31. An automated, computer implemented method of electronically processing a document stored in a memory of a computer, said document containing words represented by roman characters, said method comprising the steps of:
- a) using the computer, automatically determining a frequency of occurrence of words in the document having at least a first predetermined number of characters and not contained in a stop list that is stored in the memory of the computer;
  
  b) using the computer, automatically forming a seed list comprised of a second predetermined number of the most frequently occurring words in the document having at least said first predetermined number of characters, said seed list stored in the memory of the computer;
  
  c) using the computer, automatically forming a summary of the document comprised of regions in the document containing at least two words in said seed list, said summary stored in the memory of the computer; and
  
  d) using the computer, automatically repeating steps (a)-(c) on said summary until a length of said summary is no greater than a predetermined length, each time steps (a)-(c) are repeated, adding the words on said seed list to said stop list and reducing a value of said first predetermined number.
- View Dependent Claims (32, 33, 34, 35, 36, 37, 38, 39, 40)
- - 32. The method of claim 31, wherein said document is an English-language document.
  - 33. The method of claim 31, further comprising using said computer, performing a word-stemming operation on words in said document prior to performing step (a).
  - 34. The method of claim 31, wherein said regions include at least a sentence containing said at least two words in said seed list.
  - 35. The method of claim 31, wherein each of said regions comprises a sentence containing said at least two words in said seed list and immediately preceding and following sentences located in a same paragraph as said sentence containing said at least two words in said seed list.
  - 36. The method of claim 31, further comprising including in a final summary of said document, any regions located in a first paragraph of said document, and contained in a summary of the document a first time step (c) is performed by the computer.
  - 37. The method of claim 31, further comprising including in a final summary of said document, any regions located in a last paragraph of said document, and contained in a summary of the document a first time step (c) is performed by the computer.
  - 38. The method of claim 31, wherein said stop list is empty before step (a) is performed a first time.
  - 39. The method of claim 31, wherein said stop list includes a plurality of predefined stop words before step (a) is performed a first time.
  - 40. The method of claim 31, further comprising using said computer, automatically outputting said summary when a length of said summary is no greater than said predetermined length.

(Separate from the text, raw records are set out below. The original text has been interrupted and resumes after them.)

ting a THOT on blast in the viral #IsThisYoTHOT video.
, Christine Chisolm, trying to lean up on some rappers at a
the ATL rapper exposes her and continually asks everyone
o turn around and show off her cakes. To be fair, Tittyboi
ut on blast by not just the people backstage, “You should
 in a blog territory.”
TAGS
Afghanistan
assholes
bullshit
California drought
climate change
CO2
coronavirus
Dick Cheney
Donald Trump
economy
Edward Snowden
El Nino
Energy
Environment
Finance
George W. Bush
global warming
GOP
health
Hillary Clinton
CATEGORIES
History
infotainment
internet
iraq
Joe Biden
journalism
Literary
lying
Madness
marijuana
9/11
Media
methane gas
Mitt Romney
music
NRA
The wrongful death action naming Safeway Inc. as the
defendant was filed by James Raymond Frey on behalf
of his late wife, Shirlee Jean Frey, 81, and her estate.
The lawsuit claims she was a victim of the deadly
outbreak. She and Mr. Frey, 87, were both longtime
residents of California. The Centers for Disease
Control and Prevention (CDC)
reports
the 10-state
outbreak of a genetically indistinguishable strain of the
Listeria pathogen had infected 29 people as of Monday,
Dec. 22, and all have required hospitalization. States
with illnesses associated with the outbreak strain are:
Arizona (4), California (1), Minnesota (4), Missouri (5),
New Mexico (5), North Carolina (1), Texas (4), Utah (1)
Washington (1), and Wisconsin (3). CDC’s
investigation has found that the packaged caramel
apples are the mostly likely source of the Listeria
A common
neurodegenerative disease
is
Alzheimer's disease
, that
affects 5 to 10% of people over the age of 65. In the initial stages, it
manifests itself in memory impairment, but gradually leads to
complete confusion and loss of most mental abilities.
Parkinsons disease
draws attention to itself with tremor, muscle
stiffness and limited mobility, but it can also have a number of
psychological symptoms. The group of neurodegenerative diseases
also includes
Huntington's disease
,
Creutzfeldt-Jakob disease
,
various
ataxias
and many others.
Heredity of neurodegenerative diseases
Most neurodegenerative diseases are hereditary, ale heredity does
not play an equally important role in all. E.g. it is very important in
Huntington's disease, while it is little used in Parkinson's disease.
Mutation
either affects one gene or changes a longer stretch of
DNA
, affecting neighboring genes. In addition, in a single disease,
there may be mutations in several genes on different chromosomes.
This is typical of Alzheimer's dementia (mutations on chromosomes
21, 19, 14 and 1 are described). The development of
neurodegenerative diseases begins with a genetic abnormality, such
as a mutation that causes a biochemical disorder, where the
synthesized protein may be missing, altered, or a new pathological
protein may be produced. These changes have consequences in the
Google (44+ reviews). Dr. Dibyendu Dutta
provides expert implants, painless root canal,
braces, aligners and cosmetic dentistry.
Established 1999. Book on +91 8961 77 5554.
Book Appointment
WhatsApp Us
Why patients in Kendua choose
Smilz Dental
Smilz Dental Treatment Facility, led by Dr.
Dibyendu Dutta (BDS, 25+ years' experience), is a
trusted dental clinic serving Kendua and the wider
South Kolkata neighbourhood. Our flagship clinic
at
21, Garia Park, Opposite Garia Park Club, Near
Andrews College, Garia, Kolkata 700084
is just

41. An automated, computer implemented method of electronically processing a Japanese language document stored in a memory of a computer, said document containing text represented by hiragana characters, katakana characters, roman characters, and kanji characters, said method comprising the steps of:
- a) using the computer, automatically determining a frequency of occurrence of character strings in the document not contained in a stop list, containing at least one of said hiragana, katakana, and roman characters, and having at least a first predetermined number of characters, said stop list stored in the memory of the computer;
  
  b) using the computer, automatically determining a frequency of occurrence of kanji characters and repeated kanji character strings in the document not contained in said stop list, and containing at least a second predetermined number of strokes;
  
  c) using the computer, automatically forming a seed list stored in the memory of the computer, said seed list comprised of a third predetermined number of the most frequently occurring;
  
  character strings in the document having at least said first predetermined number of characters, andkanji characters and repeated kanji character strings in the document having at least said second predetermined number of strokes;
  
  d) using the computer, automatically forming a summary of the document comprised of all sentences in the document containing at least two members of said seed list and surrounding sentences, said summary stored in the memory of the computer; and
  
  e) using the computer, automatically repeating steps (a)-(d) on said summary until a length of said summary is no greater than a predetermined length, each time steps (a)-(d) are repeated, adding the members on said seed list to said stop list and reducing values of said first and second predetermined numbers.

42. An automated, computer implemented method of electronically processing a Chinese-Language document stored in a memory of a computer, said document containing text represented by Chinese characters, said method comprising the steps of:
- a) using the computer, automatically determining a frequency of occurrence of character strings in the document not contained in a stop list, having at least a first predetermined number of characters, and containing at least a second predetermined number of strokes, said stop list stored in the memory of the computer;
  
  b) using the computer, automatically determining a frequency of occurrence of characters in the document not contained in said stop list and containing at least said second predetermined number of strokes;
  
  c) using the computer, automatically forming a seed list comprised of a third predetermined number of the most frequently occurring characters and character strings determined in steps (a) and (b), said seed list stored in the memory of the computer;
  
  d) using the computer, automatically forming a summary of the document comprised of all sentences in the document containing at least two members of said seed list and surrounding sentences, said summary stored in the memory of the computer; and
  
  e) using the computer, automatically repeating steps (a)-(d) on said summary until a length of said summary is not greater than a predetermined length, each time steps (a)-(d) are repeated, adding the members on said seed list to said stop list and reducing values of said first and second predetermined numbers.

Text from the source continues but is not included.